According to new research, a positive status update helps to spread happiness among the people in your network.

Pretty cool, isn't it?

Analysis of more than a billion anonymised status updates among more than 100 million Facebook users has shown posting a positive message can be contagious.

Researchers analysed status updates on Facebook in the top 100 most populous cities in the US between January 2009 and March 2012, using automated text analysis.

The study, published in the journal PLOS ONE, examined posts by people in cities where it was raining - known to increase the number of negative posts and reduce the number of positive ones - and the impact this had on the status updates of people in cities where it was not raining.

To make sure there was no "topic contagion" all weather-related status updates were removed from the analysis.

Each additional positive post generated an estimated 1.75 positive posts amongst friends while each additional negative post yielded 1.29 more negative posts.

"Our study suggests that people are not just choosing other people like themselves to associate with but actually causing their friends' emotional expressions to change," lead author James Fowler, professor of political science in the School of Medicine at University of California, San Diego.

"We have enough power in this data set to show that emotional expressions spread online and also that positive expressions spread more than negative."

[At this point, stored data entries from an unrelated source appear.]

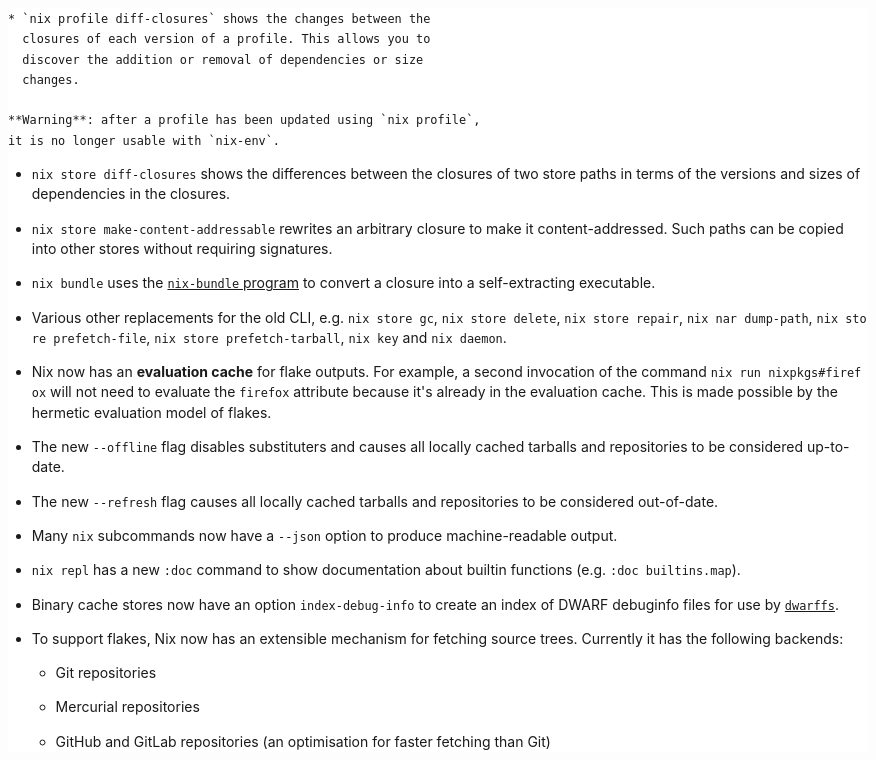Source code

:     * `nix profile diff-closures` shows the changes between the
      closures of each version of a profile. This allows you to
      discover the addition or removal of dependencies or size
      changes.

    **Warning**: after a profile has been updated using `nix profile`,
    it is no longer usable with `nix-env`.

  - `nix store diff-closures` shows the differences between the
    closures of two store paths in terms of the versions and sizes of
    dependencies in the closures.

  - `nix store make-content-addressable` rewrites an arbitrary closure
    to make it content-addressed. Such paths can be copied into other
    stores without requiring signatures.

  - `nix bundle` uses the [`nix-bundle`
    program](https://github.com/matthewbauer/nix-bundle) to convert a
    closure into a self-extracting executable.

  - Various other replacements for the old CLI, e.g. `nix store gc`,
    `nix store delete`, `nix store repair`, `nix nar dump-path`, `nix
    store prefetch-file`, `nix store prefetch-tarball`, `nix key` and
    `nix daemon`.

* Nix now has an **evaluation cache** for flake outputs. For example,
  a second invocation of the command `nix run nixpkgs#firefox` will
  not need to evaluate the `firefox` attribute because it's already in
  the evaluation cache. This is made possible by the hermetic
  evaluation model of flakes.

* The new `--offline` flag disables substituters and causes all
  locally cached tarballs and repositories to be considered
  up-to-date.

* The new `--refresh` flag causes all locally cached tarballs and
  repositories to be considered out-of-date.

* Many `nix` subcommands now have a `--json` option to produce
  machine-readable output.

* `nix repl` has a new `:doc` command to show documentation about
  builtin functions (e.g. `:doc builtins.map`).

* Binary cache stores now have an option `index-debug-info` to create
  an index of DWARF debuginfo files for use by
  [`dwarffs`](https://github.com/edolstra/dwarffs).

* To support flakes, Nix now has an extensible mechanism for fetching
  source trees. Currently it has the following backends:

  * Git repositories

  * Mercurial repositories

  * GitHub and GitLab repositories (an optimisation for faster
    fetching than Git)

He added that he believed the study probably under estimated how much emotion spreads through digital social media.

"It is possible that emotional contagion online is even stronger than we were able to measure," he said.

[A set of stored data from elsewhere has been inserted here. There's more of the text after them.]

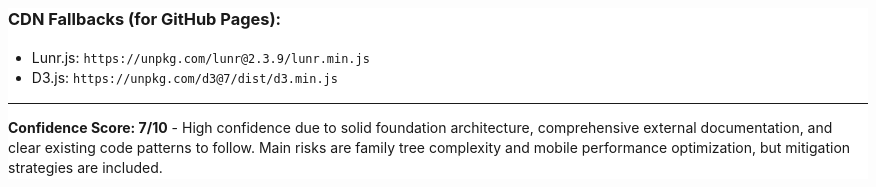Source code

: ### CDN Fallbacks (for GitHub Pages):
- Lunr.js: `https://unpkg.com/lunr@2.3.9/lunr.min.js`
- D3.js: `https://unpkg.com/d3@7/dist/d3.min.js`

---

**Confidence Score: 7/10** - High confidence due to solid foundation architecture, comprehensive external documentation, and clear existing code patterns to follow. Main risks are family tree complexity and mobile performance optimization, but mitigation strategies are included.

"For our analysis, to get away from measuring the effect of the rain itself, we had to exclude the effects of posts on friends who live in the same cities.

"But we have a pretty good sense from other studies that people who live near each other have stronger relationships and influence each other even more. If we could measure those relationships, we would probably find even more contagion."

The researchers said the findings raised the prospect of "greater spikes" in global emotion in the future with the growth in online communication, causing volatility in all aspects of life from political systems to financial markets.

It was possible that social media could be harnessed to create an "epidemic of well-being", they suggested.

"If an emotional change in one person spreads and causes a change in many, then we may be dramatically underestimating the effectiveness of efforts to improve mental and physical health," Prof Fowler said.

"We should be doing everything we can to measure the effects of social networks and to learn how to magnify them so that we can create an epidemic of wellbeing."